Could you reproduce every one of the entries below, line for line, without changing a single character?

───── Excerpted data ─────

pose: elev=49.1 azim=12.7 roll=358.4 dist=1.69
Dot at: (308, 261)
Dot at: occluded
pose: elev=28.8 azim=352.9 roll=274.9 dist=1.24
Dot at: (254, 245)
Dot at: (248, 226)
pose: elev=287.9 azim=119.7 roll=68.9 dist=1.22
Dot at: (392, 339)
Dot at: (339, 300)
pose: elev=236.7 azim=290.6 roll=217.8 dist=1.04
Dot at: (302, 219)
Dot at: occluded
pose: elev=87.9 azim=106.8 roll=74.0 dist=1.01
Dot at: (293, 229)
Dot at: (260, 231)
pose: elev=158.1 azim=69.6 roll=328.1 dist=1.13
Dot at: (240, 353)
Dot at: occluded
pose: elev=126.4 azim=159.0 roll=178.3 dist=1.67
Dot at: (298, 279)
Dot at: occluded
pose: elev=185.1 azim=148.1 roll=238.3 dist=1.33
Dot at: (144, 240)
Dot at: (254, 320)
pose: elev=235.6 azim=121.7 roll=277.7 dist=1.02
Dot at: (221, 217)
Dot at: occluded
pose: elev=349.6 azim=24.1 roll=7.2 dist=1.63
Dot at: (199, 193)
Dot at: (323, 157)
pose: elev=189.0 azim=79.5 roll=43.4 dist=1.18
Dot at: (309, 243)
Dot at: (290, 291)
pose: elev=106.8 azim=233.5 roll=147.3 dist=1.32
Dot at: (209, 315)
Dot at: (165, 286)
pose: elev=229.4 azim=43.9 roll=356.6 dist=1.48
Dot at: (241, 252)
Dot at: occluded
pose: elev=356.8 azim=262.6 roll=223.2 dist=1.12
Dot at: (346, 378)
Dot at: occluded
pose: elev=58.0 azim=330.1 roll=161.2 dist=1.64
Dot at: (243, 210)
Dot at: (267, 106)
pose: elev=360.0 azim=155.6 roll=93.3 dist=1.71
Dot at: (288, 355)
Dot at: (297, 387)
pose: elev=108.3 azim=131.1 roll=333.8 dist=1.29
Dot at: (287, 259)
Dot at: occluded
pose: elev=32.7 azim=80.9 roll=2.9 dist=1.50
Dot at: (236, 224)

─────

● Exercise answer
pose: elev=49.1 azim=12.7 roll=358.4 dist=1.69
Dot at: (308, 261)
Dot at: occluded
pose: elev=28.8 azim=352.9 roll=274.9 dist=1.24
Dot at: (254, 245)
Dot at: (248, 226)
pose: elev=287.9 azim=119.7 roll=68.9 dist=1.22
Dot at: (392, 339)
Dot at: (339, 300)
pose: elev=236.7 azim=290.6 roll=217.8 dist=1.04
Dot at: (302, 219)
Dot at: occluded
pose: elev=87.9 azim=106.8 roll=74.0 dist=1.01
Dot at: (293, 229)
Dot at: (260, 231)
pose: elev=158.1 azim=69.6 roll=328.1 dist=1.13
Dot at: (240, 353)
Dot at: occluded
pose: elev=126.4 azim=159.0 roll=178.3 dist=1.67
Dot at: (298, 279)
Dot at: occluded
pose: elev=185.1 azim=148.1 roll=238.3 dist=1.33
Dot at: (144, 240)
Dot at: (254, 320)
pose: elev=235.6 azim=121.7 roll=277.7 dist=1.02
Dot at: (221, 217)
Dot at: occluded
pose: elev=349.6 azim=24.1 roll=7.2 dist=1.63
Dot at: (199, 193)
Dot at: (323, 157)
pose: elev=189.0 azim=79.5 roll=43.4 dist=1.18
Dot at: (309, 243)
Dot at: (290, 291)
pose: elev=106.8 azim=233.5 roll=147.3 dist=1.32
Dot at: (209, 315)
Dot at: (165, 286)
pose: elev=229.4 azim=43.9 roll=356.6 dist=1.48
Dot at: (241, 252)
Dot at: occluded
pose: elev=356.8 azim=262.6 roll=223.2 dist=1.12
Dot at: (346, 378)
Dot at: occluded
pose: elev=58.0 azim=330.1 roll=161.2 dist=1.64
Dot at: (243, 210)
Dot at: (267, 106)
pose: elev=360.0 azim=155.6 roll=93.3 dist=1.71
Dot at: (288, 355)
Dot at: (297, 387)
pose: elev=108.3 azim=131.1 roll=333.8 dist=1.29
Dot at: (287, 259)
Dot at: occluded
pose: elev=32.7 azim=80.9 roll=2.9 dist=1.50
Dot at: (236, 224)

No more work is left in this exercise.